* Assignment: Count how many lines in the entries below hold the string "sans", and respond with that number only.

* Raw data:
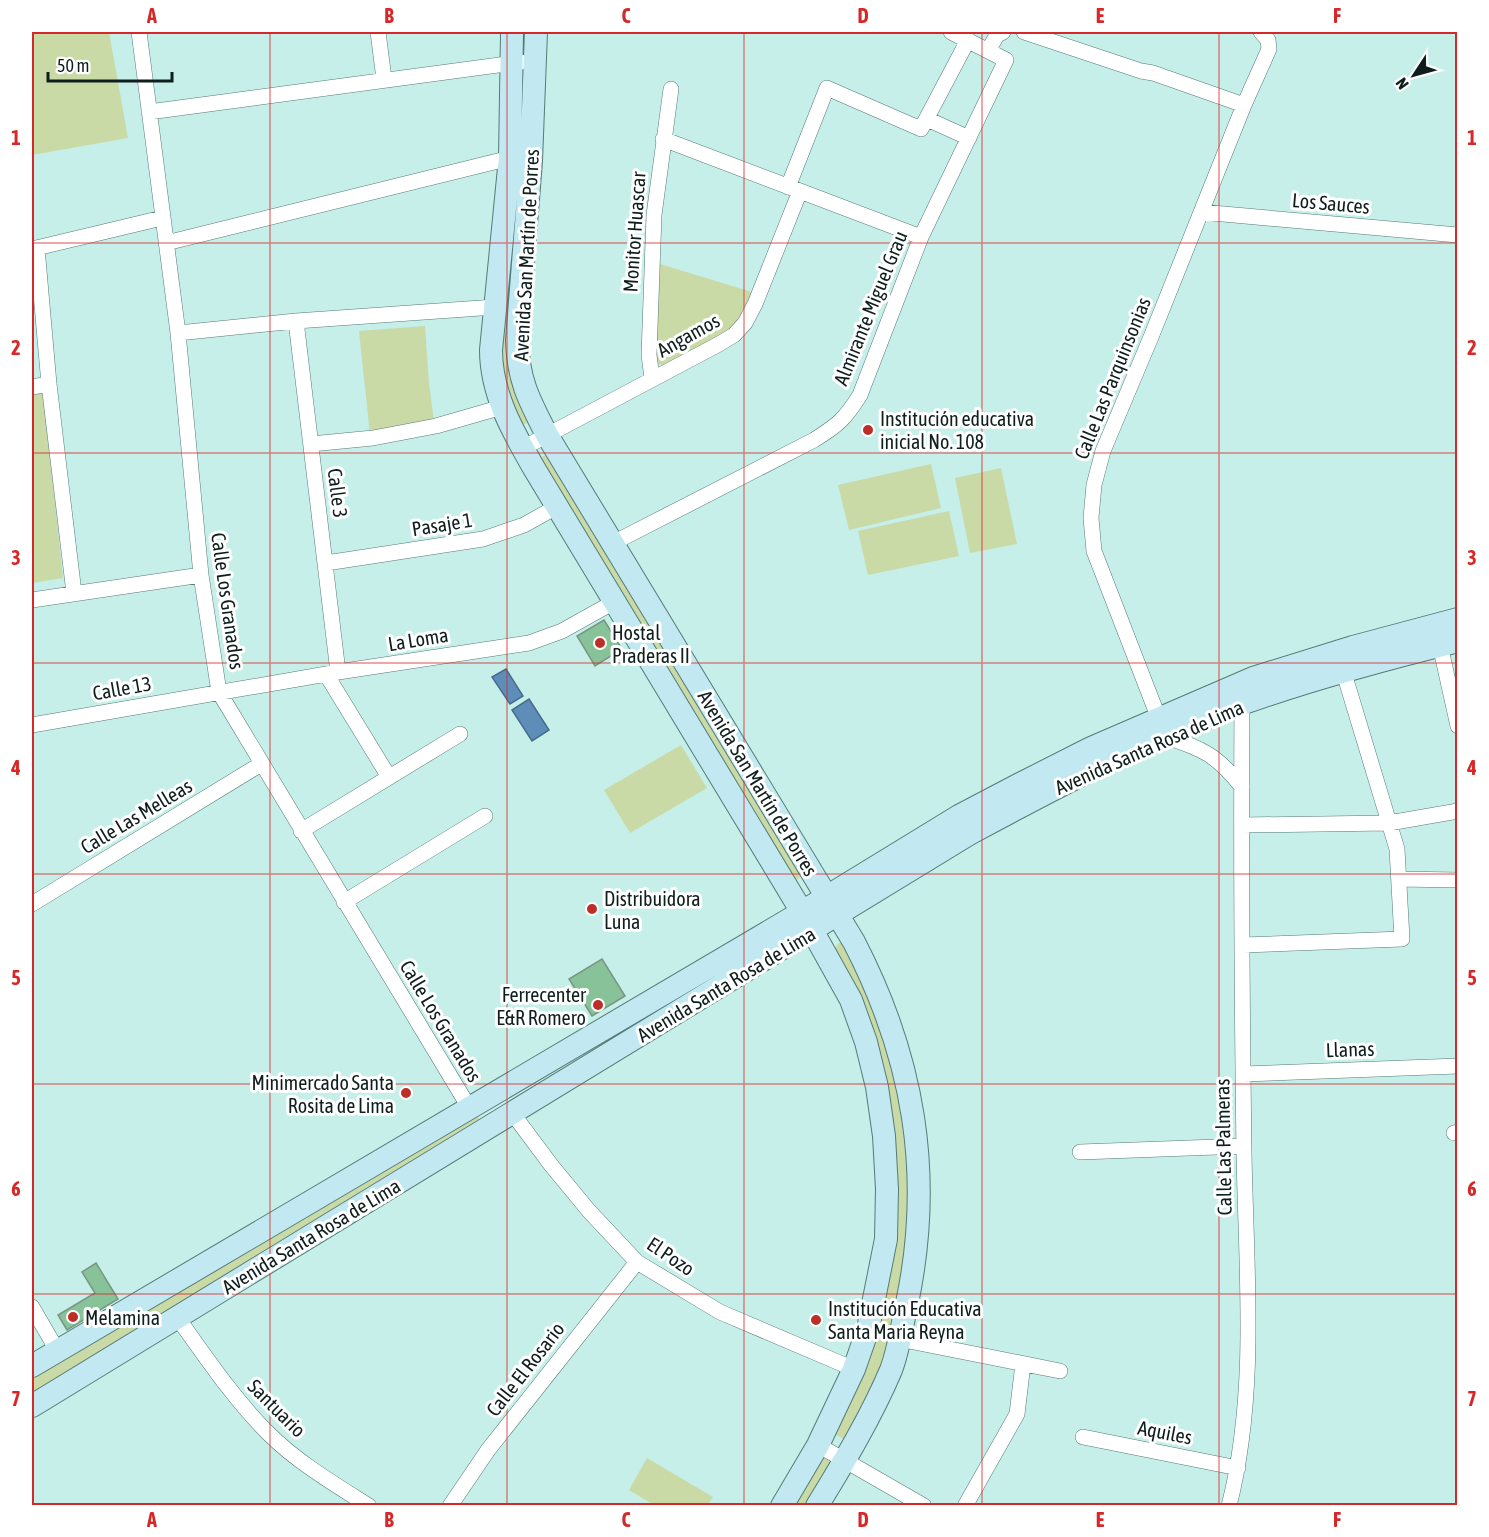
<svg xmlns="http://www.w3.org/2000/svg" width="1489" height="1537" font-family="'Asap Condensed',sans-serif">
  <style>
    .green { fill: #c9daa7 }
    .water { fill: #5f8db9; stroke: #476c8a; stroke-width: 1.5 }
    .building { fill: #87c299; stroke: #799682; stroke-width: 1.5 }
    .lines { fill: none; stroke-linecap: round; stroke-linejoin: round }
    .minor-casing { stroke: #557b76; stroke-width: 16 }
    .secondary-casing { stroke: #557b76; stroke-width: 24 }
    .minor { stroke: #fff; stroke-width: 15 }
    .secondary { stroke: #c2e8f1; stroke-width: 22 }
    .grid { fill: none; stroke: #d62828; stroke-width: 1.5; stroke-opacity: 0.55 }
    .poi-dot { fill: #bc2e26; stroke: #fff; stroke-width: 2 }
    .labels { text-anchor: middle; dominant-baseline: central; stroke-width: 6; stroke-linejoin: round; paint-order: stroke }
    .street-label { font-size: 20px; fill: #0e1e1c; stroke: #fff }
    .poi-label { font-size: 20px; fill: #0e1e1c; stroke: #fff; text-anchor: start }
    .neatline { fill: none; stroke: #d62828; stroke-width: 2 }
    .grid-label { font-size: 20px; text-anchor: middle; font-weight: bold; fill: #d62828 }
  </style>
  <rect width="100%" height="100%" fill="#c6efe9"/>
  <path class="green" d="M32,32H109L128,138L32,155Z
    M526,77L509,349L531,420L526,424L520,423L507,394L501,357L522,79Z
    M660,264L752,292L742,315L729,331L664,365L658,364L655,359Z
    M425,326L429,383L434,422L370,435L359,331Z
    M43,388L63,578L32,583V391Z
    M549,453L808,872L794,881L540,458Z
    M931,464L941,508L849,530L838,485Z
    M1001,468L1017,544L970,553L955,478Z
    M949,511L959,556L868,575L858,531Z
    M681,745L707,788L630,833L604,790Z
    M849,939L877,999L911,1148L907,1249L895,1320L881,1365L845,1440L833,1433L896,1157L890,1098L878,1048L835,948L839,943Z
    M475,1114L479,1119L32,1394V1379Z
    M821,1455L834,1462L808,1505H801L795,1502Z
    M647,1458L713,1497L708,1505H654L629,1490Z"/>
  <path class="water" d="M506,669L523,696L510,704L492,677Z
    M529,699L549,730L532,741L512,710Z"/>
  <path class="building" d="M604,620L622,649L595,666L577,636Z
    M602,959L625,996L592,1016L569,979Z
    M96,1263L118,1299L67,1330L58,1315L95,1293L82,1272Z"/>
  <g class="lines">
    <defs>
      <path id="minor" d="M139,32L178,333L201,575L219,692L470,1109
        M378,32L384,79
        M1024,32L1141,71L1153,73L1244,105
        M988,51L997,35L1003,32
        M149,112L521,62
        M927,119L969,138
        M663,139L921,237
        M788,187L827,88L921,129L968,40
        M1201,212L1458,235
        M166,243L510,158
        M37,248L49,384L74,593
        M32,249L162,218
        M296,321L338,672
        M178,333L296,321L495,307
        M652,378L649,355L654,215L671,89
        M32,387L49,384
        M311,444L373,438L436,426L502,407
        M523,448L719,344L734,335L745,323L755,304L800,191
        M613,543L814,440C838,425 845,419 860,395L921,237L1006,60L951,32
        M326,563L483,539L524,525L558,506
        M32,600L201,575
        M1440,645L1458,726
        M326,674L389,777
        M32,725L338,672L529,643L562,631L614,602
        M1242,787C1218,756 1202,748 1166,737L1094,551L1091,518L1094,485L1103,451L1151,337L1244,105L1269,49L1268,40L1261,32
        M1243,825L1389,823L1458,811
        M301,831L460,734
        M1399,879L1458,880
        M344,902L485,816
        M32,904L261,764
        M1243,945L1402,939L1397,849L1343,670
        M1243,1074L1458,1066
        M513,1114L551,1165L589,1211L637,1262L720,1312L854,1369
        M1454,1133L1458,1132
        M1080,1152L1244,1146
        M32,1307L57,1350
        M177,1317C206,1357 233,1398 268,1433C297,1462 334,1484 369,1506
        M899,1339L1060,1371
        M1083,1437L1238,1468
        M818,1445L924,1506
        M450,1506L488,1450L637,1262
        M965,1506L1017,1414L1023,1364
        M1229,1506C1258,1391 1246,1270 1244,1153C1242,1004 1241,854 1242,704"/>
      <path id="secondary" d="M512,32L510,158L491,350C491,394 513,432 535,470L802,912L851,1000L866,1042L877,1087L884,1136L887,1189L886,1239L868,1329L854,1369L818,1445L782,1506
        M536,32L531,161L517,340C518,380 529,400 547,435L854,942C914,1058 934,1175 907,1303C902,1325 899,1349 891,1370C871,1417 844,1462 817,1506
        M32,1366L802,912L959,816L1020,784L1091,748L1253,678L1353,647L1458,619
        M32,1406L969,834C1058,786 1149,738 1244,703C1314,678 1385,659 1458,641"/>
    </defs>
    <use href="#minor" class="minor-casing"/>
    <use href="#secondary" class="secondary-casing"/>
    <use href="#minor" class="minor"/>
    <use href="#secondary" class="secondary"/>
  </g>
  <path class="grid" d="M270,32V1506M507,32V1506M744,32V1506M982,32V1506M1219,32V1506M32,243H1458M32,453H1458M32,663H1458M32,874H1458M32,1084H1458M32,1294H1458"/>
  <g class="poi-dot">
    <circle cx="868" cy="430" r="6"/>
    <circle cx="600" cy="643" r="6"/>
    <circle cx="592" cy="909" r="6"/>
    <circle cx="598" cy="1005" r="6"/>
    <circle cx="406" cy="1093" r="6"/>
    <circle cx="73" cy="1317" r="6"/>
    <circle cx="816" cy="1320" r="6"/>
  </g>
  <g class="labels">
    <g class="street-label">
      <text transform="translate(1331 203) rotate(5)">Los Sauces</text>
      <text transform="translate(634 232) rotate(-86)">Monitor Huascar</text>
      <text transform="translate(526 255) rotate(-87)">Avenida San Martín de Porres</text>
      <text transform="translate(870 308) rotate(-68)">Almirante Miguel Grau</text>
      <text transform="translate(688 335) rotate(-29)">Angamos</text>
      <text transform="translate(1112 378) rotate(-68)">Calle Las Parquinsonias</text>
      <text transform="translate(338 493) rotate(83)">Calle 3</text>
      <text transform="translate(442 524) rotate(-9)">Pasaje 1</text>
      <text transform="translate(228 601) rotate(82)">Calle Los Granados</text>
      <text transform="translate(418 639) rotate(-9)">La Loma</text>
      <text transform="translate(122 688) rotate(-10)">Calle 13</text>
      <text transform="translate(1149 747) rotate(-24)">Avenida Santa Rosa de Lima</text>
      <text transform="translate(758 783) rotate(59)">Avenida San Martín de Porres</text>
      <text transform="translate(136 816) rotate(-31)">Calle Las Melleas</text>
      <text transform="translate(726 984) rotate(-31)">Avenida Santa Rosa de Lima</text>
      <text transform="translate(441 1021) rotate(59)">Calle Los Granados</text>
      <text transform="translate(1350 1049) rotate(-2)">Llanas</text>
      <text transform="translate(1223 1147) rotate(-91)">Calle Las Palmeras</text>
      <text transform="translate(311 1236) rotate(-31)">Avenida Santa Rosa de Lima</text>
      <text transform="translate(671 1256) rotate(34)">El Pozo</text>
      <text transform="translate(525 1369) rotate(-52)">Calle El Rosario</text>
      <text transform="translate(277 1408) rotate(45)">Santuario</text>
      <text transform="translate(1165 1432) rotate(11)">Aquiles</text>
    </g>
    <g class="poi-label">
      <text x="880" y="418">Institución educativa<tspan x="880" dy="23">inicial No. 108</tspan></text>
      <text x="612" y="632">Hostal<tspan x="612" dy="23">Praderas II</tspan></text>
      <text x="604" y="898">Distribuidora<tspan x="604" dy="23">Luna</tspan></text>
      <text x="586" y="994" text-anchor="end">Ferrecenter<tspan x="586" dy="23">E&amp;R Romero</tspan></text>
      <text x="394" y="1082" text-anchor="end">Minimercado Santa<tspan x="394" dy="23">Rosita de Lima</tspan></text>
      <text x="828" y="1308">Institución Educativa<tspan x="828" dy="23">Santa Maria Reyna</tspan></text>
      <text x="85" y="1317">Melamina</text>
    </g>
  </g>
  <rect width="1489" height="1537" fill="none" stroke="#ffffff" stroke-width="66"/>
  <g transform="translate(1414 75) rotate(234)" stroke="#ffffff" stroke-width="4.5" paint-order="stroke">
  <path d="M0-4.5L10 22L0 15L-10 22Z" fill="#0e1e1c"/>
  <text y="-9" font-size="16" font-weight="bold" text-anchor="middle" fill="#0e1e1c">N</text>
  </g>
  <path d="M48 72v9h124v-9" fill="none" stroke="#0e1e1c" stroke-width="3"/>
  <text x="57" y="72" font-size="18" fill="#0e1e1c" stroke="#ffffff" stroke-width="4.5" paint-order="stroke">50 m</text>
  <rect x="33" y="33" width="1423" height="1471" class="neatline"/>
  <g class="grid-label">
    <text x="152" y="23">A</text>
    <text x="389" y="23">B</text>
    <text x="626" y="23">C</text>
    <text x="863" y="23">D</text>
    <text x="1100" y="23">E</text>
    <text x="1337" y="23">F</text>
    <text x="16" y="145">1</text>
    <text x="1472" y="145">1</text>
    <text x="16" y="355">2</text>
    <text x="1472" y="355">2</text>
    <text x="16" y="565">3</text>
    <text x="1472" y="565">3</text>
    <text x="16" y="775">4</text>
    <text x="1472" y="775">4</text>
    <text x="16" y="985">5</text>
    <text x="1472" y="985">5</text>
    <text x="16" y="1196">6</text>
    <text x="1472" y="1196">6</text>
    <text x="16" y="1406">7</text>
    <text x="1472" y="1406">7</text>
    <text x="152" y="1527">A</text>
    <text x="389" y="1527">B</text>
    <text x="626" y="1527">C</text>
    <text x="863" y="1527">D</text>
    <text x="1100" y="1527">E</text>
    <text x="1337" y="1527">F</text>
  </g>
</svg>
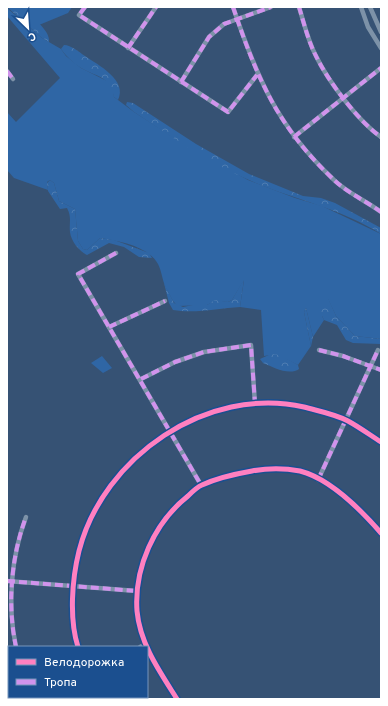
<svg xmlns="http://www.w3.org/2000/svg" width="388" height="706" viewBox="0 0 388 706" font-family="Overpass,sans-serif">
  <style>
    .green { fill: #2f66a5 }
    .forest { fill: url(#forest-crowns) }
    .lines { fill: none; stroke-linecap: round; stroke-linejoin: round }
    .minor { stroke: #7d92a8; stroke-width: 4.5 }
    .quiet { stroke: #d193ec; stroke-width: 4; stroke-dasharray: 8 4; stroke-linecap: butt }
    .cycleway-casing { stroke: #1b4f8f; stroke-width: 8 }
    .cycleway { stroke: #ff80c0; stroke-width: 5 }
  </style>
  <defs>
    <pattern id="forest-crowns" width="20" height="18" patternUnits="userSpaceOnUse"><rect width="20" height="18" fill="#2f66a5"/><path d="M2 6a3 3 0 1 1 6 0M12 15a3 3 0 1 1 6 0" fill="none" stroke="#4e7db2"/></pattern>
  </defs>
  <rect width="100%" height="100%" fill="#365274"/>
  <!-- green -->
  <g class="green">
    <polygon points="20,7 72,7 68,13 39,25"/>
    <path d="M7 8 42 38 61 49 66 56 81 68 107 81 113 88 114 97 134 112 187 146 248 180 295 198 322 206 381 234V339L355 336 336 316 328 299 322 316 324 320 313 337 306 308 304 312 311 346 298 365C286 359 277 353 264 356L261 310 240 307 244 280 232 300 228 302 215 301 207 305 178 306C172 302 170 294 166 288 162 280 162 272 158 264 148 246 119 241 100 238L87 250 83 249 78 241 75 209 59 201 54 183 50 180 47 182 48 190 14 178 7 170V112L16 122 60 78 7 16Z"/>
    <polygon points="102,356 112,368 103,373 91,363"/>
  </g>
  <!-- forest -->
  <g class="forest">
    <path d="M7 7H20C29 15 51 30 49 42L42 38Z"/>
    <path d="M64 45C71 45 79 52 85 56 98 65 128 80 118 100L114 97C110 76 97 77 81 68 73 63 66 56 61 49Z"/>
    <path d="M127 102 133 103 196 144 249 174 303 196 321 198 335 203 381 228V234C341 208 292 199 249 180 209 163 170 136 134 112L126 105Z"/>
    <path d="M50 180 54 183 59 201 75 209 78 241 83 249 87 250 100 238 114 240 149 253 152 258 139 257 124 247 109 243 87 255C79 251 71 241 70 232 69 223 72 217 67 208L60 209 48 191 47 183Z"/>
    <path d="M244 279 240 307C219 308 195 314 173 310L169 303 164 283 174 303 183 307 198 304 207 305 215 300 228 302 232 300Z"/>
    <polygon points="324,296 328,298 336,316 355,336 381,339 381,344 353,343 346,340 337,325 324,320 322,316 320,308"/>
    <polygon points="306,308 313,337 311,346 304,312"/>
    <path d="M271 354 280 355 298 365 299 369C289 376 273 367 263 363L260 359Z"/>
  </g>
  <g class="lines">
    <!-- minor -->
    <g class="minor">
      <polyline points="85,7 79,15 228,112 257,75"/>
      <path d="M233 7C257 78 277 126 333 179 346 192 366 201 381 212"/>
      <path d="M299 7C304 23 308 41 316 56 328 81 358 121 381 137"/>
      <polyline points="361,7 368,27 381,48"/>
      <polyline points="370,7 381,32"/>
      <polyline points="128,48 156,7"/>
      <polyline points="7,71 13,79"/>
      <polyline points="181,82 209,37 224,24 271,7"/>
      <polyline points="294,137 381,68"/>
      <polyline points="116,253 78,274 201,485"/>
      <polyline points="109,327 165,301"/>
      <polyline points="319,350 343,356 381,370"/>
      <polyline points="141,379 175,362 204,352 251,345 255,404"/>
      <polyline points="318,480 378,350"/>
      <polyline points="7,581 137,591"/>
      <path d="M16 647C7 605 11 557 26 517"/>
      <path d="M78 647C69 619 72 579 79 551 103 457 207 385 304 407 318 411 335 414 348 421 359 427 370 435 381 442"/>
      <polyline points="140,647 146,644"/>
      <polyline points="99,697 100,699"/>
      <polyline points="33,699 37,697"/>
      <path d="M177 699C160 672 140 644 137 611 134 568 154 523 188 496 192 492 197 487 202 485 217 478 235 474 252 471 268 468 284 468 300 471 331 479 361 510 381 533"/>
    </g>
    <!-- quiet -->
    <g class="quiet">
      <polyline points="85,7 79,15 228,112 257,75"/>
      <path d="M233 7C257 78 277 126 333 179 346 192 366 201 381 212"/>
      <path d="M299 7C304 23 308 41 316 56 328 81 358 121 381 137"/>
      <polyline points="128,48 156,7"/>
      <polyline points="7,71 13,79"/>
      <polyline points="181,82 209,37 224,24 271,7"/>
      <polyline points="294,137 381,68"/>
      <polyline points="116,253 78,274 201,485"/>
      <polyline points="109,327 165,301"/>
      <polyline points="319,350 343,356 381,370"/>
      <polyline points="141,379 175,362 204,352 251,345 255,404"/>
      <polyline points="318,480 378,350"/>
      <polyline points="7,581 137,591"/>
      <path d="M16 647C7 605 11 557 26 517"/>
      <polyline points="99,697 100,699"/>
      <polyline points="33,699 37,697"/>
    </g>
    <defs>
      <g id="cycleway">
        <path d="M78 647C69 619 72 579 79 551 103 457 207 385 304 407 318 411 335 414 348 421 359 427 370 435 381 442"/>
        <path d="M177 699C160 672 140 644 137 611 134 568 154 523 188 496 192 492 197 487 202 485 217 478 235 474 252 471 268 468 284 468 300 471 331 479 361 510 381 533"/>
      </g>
    </defs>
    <!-- cycleway casing -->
    <use href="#cycleway" class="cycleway-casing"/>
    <!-- cycleway -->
    <use href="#cycleway" class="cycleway"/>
  </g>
  <!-- border -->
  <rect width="388" height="706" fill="none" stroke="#ffffff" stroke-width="16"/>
  <!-- legend -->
  <rect x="8" y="646" width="140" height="52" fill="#1b4f8f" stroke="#7695bc"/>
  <rect x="16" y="659" width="20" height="6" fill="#ff80c0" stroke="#7695bc"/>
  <text x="44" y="666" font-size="12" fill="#ffffff">Велодорожка</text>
  <rect x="16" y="679" width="20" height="6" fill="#d193ec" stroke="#7695bc"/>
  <text x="44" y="686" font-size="12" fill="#ffffff">Тропа</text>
  <!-- north arrow -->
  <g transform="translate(28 28) rotate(155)" stroke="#1b4f8f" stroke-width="3" paint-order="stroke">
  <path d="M0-3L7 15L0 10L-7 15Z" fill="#ffffff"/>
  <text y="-6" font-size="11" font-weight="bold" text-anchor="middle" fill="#ffffff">С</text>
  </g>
</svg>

* Solution to this exercise: 2